__INSTRUCTION A__: Copy the rows word for word from their start through the line containing "10. ✓ Performance limits", including both ends, and omit the pictures from your copy.

__EXCERPTED TEXT__:

[Start of Attachment]

The Ten Best ROSEANNE Episodes of Season Two

Welcome to a new Sitcom Tuesday! This week, we’re continuing our coverage on the best of Roseanne (1988-1997, ABC), which is currently available on DVD and streaming.

Roseanne stars ROSEANNE BARR as Roseanne, JOHN GOODMAN as Dan, LAURIE METCALF as Jackie, LECY GORANSON as Becky, SARA GILBERT as Darlene, and MICHAEL FISHMAN as D.J. With NATALIE WEST as Crystal.

As discussed last week, Seasons Two, Three, and Four of Roseanne each boast the desired peak-making intersection of novelty and knowingness. That means, like its predecessor, Season Two is still able to regularly enjoy the novelty of the series’ blue-collar working-class premise, displayed smartly through episodic stories that also reinforce the associated relatability of the characters and the more literal realism of their world (relative to the genre). This is partly because the show is still fairly new, but also because showrunner Jeff Harris (who took over in the middle of One) and this year’s crew — including Buffy’s Joss Whedon and the infamous Tom Arnold, whom Barr married in January 1990 — continue to improve the show’s comedic returns while still regularly playing to the premise in plot. Additionally, Two benefits from the arc set up in the previous finale, as Roseanne is now out-of-work and bouncing around in search of regular employment (until finally landing at a hair salon) — a common struggle for the working-class, but seldom seen in the family sitcom subgenre. Meanwhile, this season also contains some of the best and most honest parenting episodes of the entire run, validating the series’ tonal rebuttal through human half-hours that refine and explore the main characters. To wit, the other big element contributing to Two’s excellence is “character,” as the show has now come to understand its leads following a typical warming-up period in One. This newfound knowingness is revealed in story, as plots provide a deeper understanding of both Roseanne and Dan, while Becky and Darlene are similarly fleshed out through definition-deriving segments. What’s more, Jackie’s police arc helps create both a tangible personality for her, and a crystal-clear relationship between her and Roseanne, cementing her characterization and their bond going forward. So, with novelty and knowingness, this is a candidate for the show’s best season. Oh, personally, I think Three are Four are just as strong for character, only funnier — and without infringing enough on the show’s blue-collar charm or prized realism to be harmful. And, as for the Roseanne evidenced here, although it still may not be as funny as Married… With Children, it’s more honest than any other family sitcom of the time, making it one of the best of 1989-1990, and, with hindsight, probably my second favorite season of this series overall.

[End of Attachment]

__RECORDS FOR THIS TASK__:
[Start of Attachment]

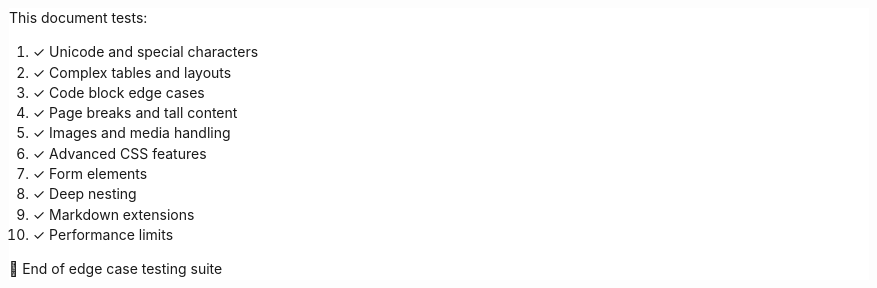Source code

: This document tests:
1. ✓ Unicode and special characters
2. ✓ Complex tables and layouts
3. ✓ Code block edge cases
4. ✓ Page breaks and tall content
5. ✓ Images and media handling
6. ✓ Advanced CSS features
7. ✓ Form elements
8. ✓ Deep nesting
9. ✓ Markdown extensions
10. ✓ Performance limits

🔬 End of edge case testing suite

[End of Attachment]

__INSTRUCTION B__: Translate this sentence from the review of Roseanne's second season into Spanish: "So, with novelty and knowingness, this is a candidate for the show's best season."

__ANSWER BOX A__:
Source code

: This document tests:
1. ✓ Unicode and special characters
2. ✓ Complex tables and layouts
3. ✓ Code block edge cases
4. ✓ Page breaks and tall content
5. ✓ Images and media handling
6. ✓ Advanced CSS features
7. ✓ Form elements
8. ✓ Deep nesting
9. ✓ Markdown extensions
10. ✓ Performance limits

__ANSWER BOX B__: Así que, con novedad y conocimiento, esta es una candidata a la mejor temporada de la serie.